▸ **LISTE DES ACTIVITÉS**:
**A)** D'après le texte source, pourquoi DB considère-t-il ce qui se passe à Los Angeles comme une entreprise de diversion ? Répondez en une à trois phrases.
**B)** Dans le texte source, qui Trump a-t-il mis en prison selon DB ?

▸ **TEXTE SOURCE**:
——

BG: Je souris parce qu’il y a une autre catastrophe en cours à Los Angeles, qui n’est pas celle dont vous parlez.
DB: J’annonce ce qu’est Los Angeles. C’est-à-dire qu’attention, je suis persuadée, je vais te le dire, que c’est une entreprise de diversion dans laquelle Trump tente de faire oublier ses résultats catastrophiques sur divers plans, le fait qu’il n’a rien obtenu, Et le fait qu’il n’arrive même pas à avoir une politique de l’immigration contre les gangs, alors il attaque les travailleurs. C’est-à-dire qu’il a mis en prison quand même le responsable du syndicat des personnels de service de Los Angeles Et si tu veux, il n’arrive pas à attaquer. Il attaque les travailleurs. Il n’attaque pas les gangs. Les gangs sont déjà imbriqués dans leur système. Donc c’est tout ça qu’il faut voir.
BG: Je voudrais, pour fermer ce chapitre-là, bien dire, vous avez l’idée que… il faut prendre le large, et moi je rappelle, oui mais il y a des amarres à couper, je ne voulais pas dire autre chose. Prendre le large c’est bien, effectivement c’est votre idée. Mais les amarres à couper, elles ne sont pas inexistantes.

——

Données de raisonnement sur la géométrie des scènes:
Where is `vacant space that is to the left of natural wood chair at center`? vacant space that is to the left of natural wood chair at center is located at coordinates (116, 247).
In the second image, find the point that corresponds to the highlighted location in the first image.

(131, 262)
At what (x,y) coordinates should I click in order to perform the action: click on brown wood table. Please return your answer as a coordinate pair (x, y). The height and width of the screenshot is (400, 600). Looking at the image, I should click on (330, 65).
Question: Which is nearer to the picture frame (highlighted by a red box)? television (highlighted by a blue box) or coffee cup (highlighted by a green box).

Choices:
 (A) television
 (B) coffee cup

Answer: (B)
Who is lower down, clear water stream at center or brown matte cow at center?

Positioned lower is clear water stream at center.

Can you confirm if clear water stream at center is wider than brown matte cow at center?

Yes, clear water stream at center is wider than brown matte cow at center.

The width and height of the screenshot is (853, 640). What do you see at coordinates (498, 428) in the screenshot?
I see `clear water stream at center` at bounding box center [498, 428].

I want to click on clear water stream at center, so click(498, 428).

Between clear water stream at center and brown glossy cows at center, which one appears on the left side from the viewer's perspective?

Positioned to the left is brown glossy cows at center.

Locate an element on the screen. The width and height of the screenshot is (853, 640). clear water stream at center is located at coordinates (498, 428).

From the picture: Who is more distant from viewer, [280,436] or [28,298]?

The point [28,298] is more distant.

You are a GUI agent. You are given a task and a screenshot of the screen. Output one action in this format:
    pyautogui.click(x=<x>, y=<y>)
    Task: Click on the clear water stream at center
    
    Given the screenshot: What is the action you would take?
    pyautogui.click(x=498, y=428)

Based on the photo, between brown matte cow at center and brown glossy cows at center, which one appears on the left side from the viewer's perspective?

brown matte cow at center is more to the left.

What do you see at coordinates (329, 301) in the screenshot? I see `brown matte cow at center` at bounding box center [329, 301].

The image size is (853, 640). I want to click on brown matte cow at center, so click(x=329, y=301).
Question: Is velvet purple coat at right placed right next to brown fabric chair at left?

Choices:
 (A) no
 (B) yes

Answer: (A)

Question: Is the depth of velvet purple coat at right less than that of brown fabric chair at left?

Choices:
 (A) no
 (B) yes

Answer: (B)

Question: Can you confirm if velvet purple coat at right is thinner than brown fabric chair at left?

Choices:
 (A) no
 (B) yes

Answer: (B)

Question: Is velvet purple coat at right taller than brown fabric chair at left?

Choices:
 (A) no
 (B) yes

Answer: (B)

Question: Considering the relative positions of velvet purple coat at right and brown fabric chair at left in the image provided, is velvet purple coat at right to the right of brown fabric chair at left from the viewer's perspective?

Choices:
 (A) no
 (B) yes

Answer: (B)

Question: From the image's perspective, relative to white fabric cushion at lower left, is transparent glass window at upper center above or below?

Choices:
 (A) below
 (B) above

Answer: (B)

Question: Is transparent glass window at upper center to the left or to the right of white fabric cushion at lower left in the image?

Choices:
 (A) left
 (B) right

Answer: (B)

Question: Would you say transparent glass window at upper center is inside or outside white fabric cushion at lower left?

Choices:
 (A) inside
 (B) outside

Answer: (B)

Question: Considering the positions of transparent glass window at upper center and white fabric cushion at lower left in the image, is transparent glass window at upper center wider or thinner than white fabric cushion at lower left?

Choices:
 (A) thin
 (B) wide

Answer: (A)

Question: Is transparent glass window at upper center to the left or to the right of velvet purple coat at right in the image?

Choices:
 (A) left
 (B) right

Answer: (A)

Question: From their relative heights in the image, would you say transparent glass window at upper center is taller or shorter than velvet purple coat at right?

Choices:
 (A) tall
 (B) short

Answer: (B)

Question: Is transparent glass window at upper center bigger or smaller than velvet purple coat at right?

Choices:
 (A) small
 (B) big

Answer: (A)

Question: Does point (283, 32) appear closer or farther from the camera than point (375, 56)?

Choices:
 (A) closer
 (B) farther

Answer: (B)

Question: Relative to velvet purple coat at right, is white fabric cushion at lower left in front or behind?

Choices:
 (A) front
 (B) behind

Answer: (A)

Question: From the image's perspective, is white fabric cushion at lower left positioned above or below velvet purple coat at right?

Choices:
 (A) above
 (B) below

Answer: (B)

——

▸ **RÉPONSES PAR NUMÉRO**:
**A)** Selon DB, Trump cherche ainsi à faire oublier ses résultats catastrophiques sur divers plans et le fait qu'il n'a rien obtenu. Faute de parvenir à mener une politique de l'immigration contre les gangs, il s'en prend aux travailleurs.

**B)** Le responsable du syndicat des personnels de service de Los Angeles.